**Records to process:**
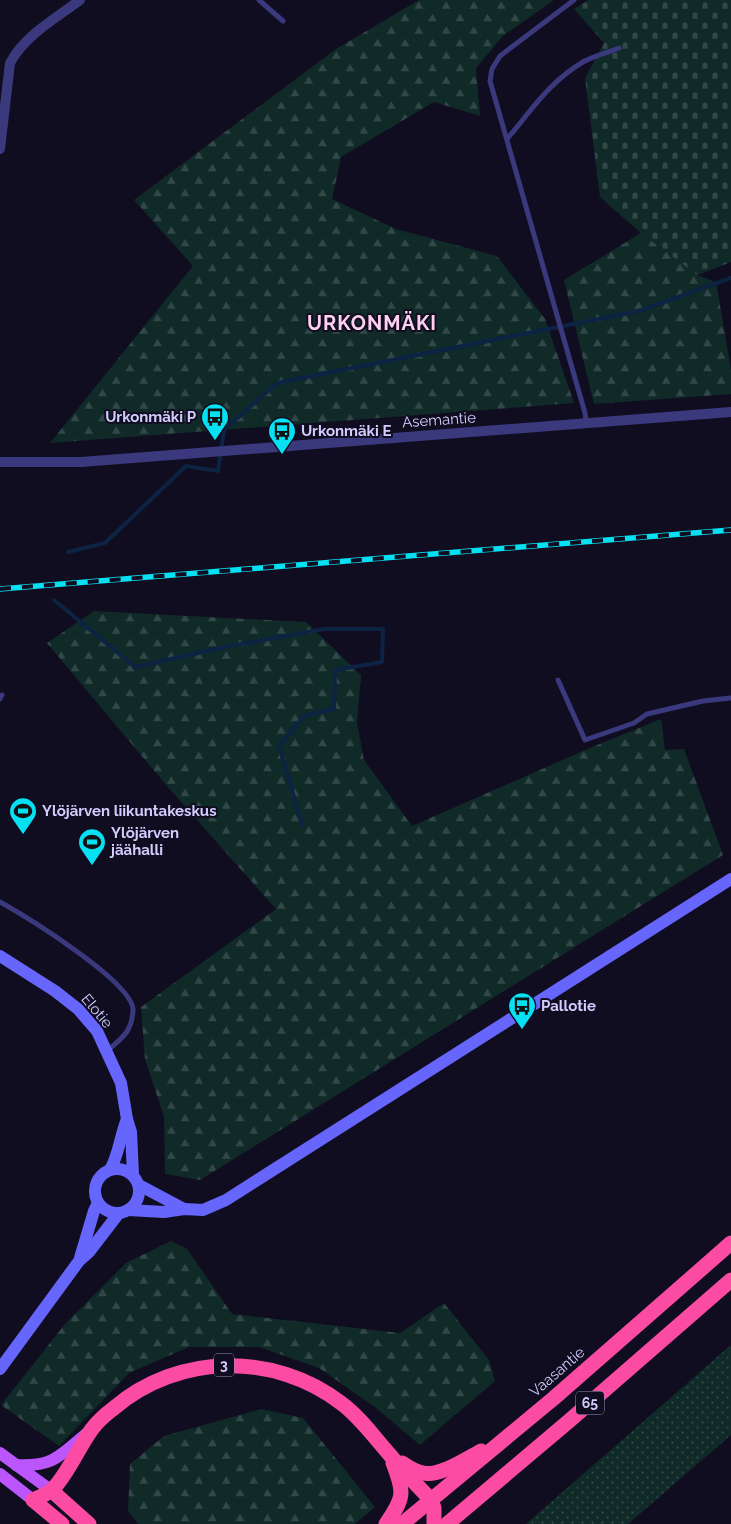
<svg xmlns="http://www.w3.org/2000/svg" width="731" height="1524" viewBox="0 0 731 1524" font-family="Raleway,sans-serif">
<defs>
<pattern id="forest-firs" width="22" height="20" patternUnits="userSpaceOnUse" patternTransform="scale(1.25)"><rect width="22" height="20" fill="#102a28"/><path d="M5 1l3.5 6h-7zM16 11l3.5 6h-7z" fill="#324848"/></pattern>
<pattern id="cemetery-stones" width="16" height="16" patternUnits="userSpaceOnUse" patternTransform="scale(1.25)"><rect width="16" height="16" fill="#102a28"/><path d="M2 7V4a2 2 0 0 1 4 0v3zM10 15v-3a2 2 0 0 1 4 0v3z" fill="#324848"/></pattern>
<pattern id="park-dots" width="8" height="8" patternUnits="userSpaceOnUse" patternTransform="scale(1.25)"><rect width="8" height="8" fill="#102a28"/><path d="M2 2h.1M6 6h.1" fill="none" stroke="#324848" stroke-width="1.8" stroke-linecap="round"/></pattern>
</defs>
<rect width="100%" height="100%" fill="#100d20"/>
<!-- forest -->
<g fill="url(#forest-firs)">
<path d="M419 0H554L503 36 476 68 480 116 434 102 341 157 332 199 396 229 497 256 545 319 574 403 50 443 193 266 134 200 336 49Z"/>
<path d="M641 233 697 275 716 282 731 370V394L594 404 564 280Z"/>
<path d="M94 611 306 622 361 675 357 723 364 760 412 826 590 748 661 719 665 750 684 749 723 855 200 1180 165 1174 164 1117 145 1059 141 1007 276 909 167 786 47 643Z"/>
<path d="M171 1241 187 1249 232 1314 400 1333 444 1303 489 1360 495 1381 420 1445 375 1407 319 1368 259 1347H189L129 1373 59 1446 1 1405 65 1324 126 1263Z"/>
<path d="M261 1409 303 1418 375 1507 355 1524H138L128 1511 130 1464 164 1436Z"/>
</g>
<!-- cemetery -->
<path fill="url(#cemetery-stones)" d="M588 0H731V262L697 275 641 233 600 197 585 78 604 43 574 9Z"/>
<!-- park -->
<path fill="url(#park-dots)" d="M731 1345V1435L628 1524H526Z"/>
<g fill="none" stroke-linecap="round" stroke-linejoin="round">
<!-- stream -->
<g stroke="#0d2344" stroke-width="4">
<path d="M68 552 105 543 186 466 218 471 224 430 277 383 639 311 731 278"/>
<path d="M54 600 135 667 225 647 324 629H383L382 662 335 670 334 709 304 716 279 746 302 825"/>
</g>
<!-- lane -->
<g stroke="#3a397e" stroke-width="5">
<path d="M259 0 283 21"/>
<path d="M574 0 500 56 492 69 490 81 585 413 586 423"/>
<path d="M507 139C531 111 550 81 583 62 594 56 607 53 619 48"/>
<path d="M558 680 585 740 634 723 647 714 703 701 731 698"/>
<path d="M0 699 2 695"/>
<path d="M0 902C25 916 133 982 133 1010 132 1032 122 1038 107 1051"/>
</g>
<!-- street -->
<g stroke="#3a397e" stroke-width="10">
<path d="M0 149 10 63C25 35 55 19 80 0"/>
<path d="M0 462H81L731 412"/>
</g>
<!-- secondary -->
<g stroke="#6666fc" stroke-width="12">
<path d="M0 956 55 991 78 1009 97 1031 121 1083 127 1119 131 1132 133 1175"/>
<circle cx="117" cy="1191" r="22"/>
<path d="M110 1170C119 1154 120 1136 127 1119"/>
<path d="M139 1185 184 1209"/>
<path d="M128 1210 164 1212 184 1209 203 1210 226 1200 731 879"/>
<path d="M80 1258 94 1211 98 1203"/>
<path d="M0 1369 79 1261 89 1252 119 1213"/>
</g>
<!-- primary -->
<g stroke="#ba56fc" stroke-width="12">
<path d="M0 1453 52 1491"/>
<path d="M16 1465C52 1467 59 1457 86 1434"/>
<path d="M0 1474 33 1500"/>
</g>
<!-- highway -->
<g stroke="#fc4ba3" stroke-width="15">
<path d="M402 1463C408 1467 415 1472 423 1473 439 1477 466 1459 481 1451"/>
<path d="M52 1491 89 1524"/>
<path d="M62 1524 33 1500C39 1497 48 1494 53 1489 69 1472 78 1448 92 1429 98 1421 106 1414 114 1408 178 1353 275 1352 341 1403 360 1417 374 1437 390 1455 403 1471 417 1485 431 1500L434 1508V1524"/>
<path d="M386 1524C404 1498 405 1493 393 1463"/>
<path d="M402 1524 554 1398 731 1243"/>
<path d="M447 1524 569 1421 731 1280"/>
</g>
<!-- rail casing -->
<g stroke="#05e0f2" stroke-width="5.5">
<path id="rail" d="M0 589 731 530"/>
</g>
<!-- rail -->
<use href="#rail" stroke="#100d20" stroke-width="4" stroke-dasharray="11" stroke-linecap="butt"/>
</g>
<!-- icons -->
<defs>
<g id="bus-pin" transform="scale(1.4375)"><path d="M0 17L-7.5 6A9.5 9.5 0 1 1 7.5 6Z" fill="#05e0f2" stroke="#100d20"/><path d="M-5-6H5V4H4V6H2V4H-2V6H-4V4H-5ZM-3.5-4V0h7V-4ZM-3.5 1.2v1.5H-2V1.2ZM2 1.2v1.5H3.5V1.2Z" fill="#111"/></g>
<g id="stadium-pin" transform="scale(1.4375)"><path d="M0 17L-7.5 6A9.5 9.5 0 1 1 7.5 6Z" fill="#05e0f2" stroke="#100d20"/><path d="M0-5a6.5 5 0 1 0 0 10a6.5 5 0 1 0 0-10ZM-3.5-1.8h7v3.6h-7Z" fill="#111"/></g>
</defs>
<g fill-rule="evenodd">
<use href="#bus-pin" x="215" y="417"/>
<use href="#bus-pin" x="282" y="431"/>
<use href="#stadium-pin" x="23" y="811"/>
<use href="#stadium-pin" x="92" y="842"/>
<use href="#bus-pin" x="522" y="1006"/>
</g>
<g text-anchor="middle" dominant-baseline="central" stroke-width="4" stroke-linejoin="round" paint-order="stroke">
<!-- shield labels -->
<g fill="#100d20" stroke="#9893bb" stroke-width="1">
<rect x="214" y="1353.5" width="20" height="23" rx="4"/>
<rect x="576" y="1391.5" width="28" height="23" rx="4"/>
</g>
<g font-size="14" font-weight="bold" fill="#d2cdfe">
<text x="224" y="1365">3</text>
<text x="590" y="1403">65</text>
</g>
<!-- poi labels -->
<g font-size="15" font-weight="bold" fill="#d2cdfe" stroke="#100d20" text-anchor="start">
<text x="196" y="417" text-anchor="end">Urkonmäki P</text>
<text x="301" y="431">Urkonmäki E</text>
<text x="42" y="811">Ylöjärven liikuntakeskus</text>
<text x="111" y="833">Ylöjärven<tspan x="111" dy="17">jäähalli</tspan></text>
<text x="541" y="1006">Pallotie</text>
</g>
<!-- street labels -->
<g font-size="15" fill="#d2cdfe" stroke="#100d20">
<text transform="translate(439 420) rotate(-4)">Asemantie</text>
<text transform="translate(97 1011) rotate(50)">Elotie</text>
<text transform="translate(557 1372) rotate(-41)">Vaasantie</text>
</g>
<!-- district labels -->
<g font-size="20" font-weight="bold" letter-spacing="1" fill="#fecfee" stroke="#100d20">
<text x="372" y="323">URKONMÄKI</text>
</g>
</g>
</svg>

**What you should do:** Search the entries for the word "linejoin", then gather every line that has it.

**Answer box:**
<g fill="none" stroke-linecap="round" stroke-linejoin="round">
<g text-anchor="middle" dominant-baseline="central" stroke-width="4" stroke-linejoin="round" paint-order="stroke">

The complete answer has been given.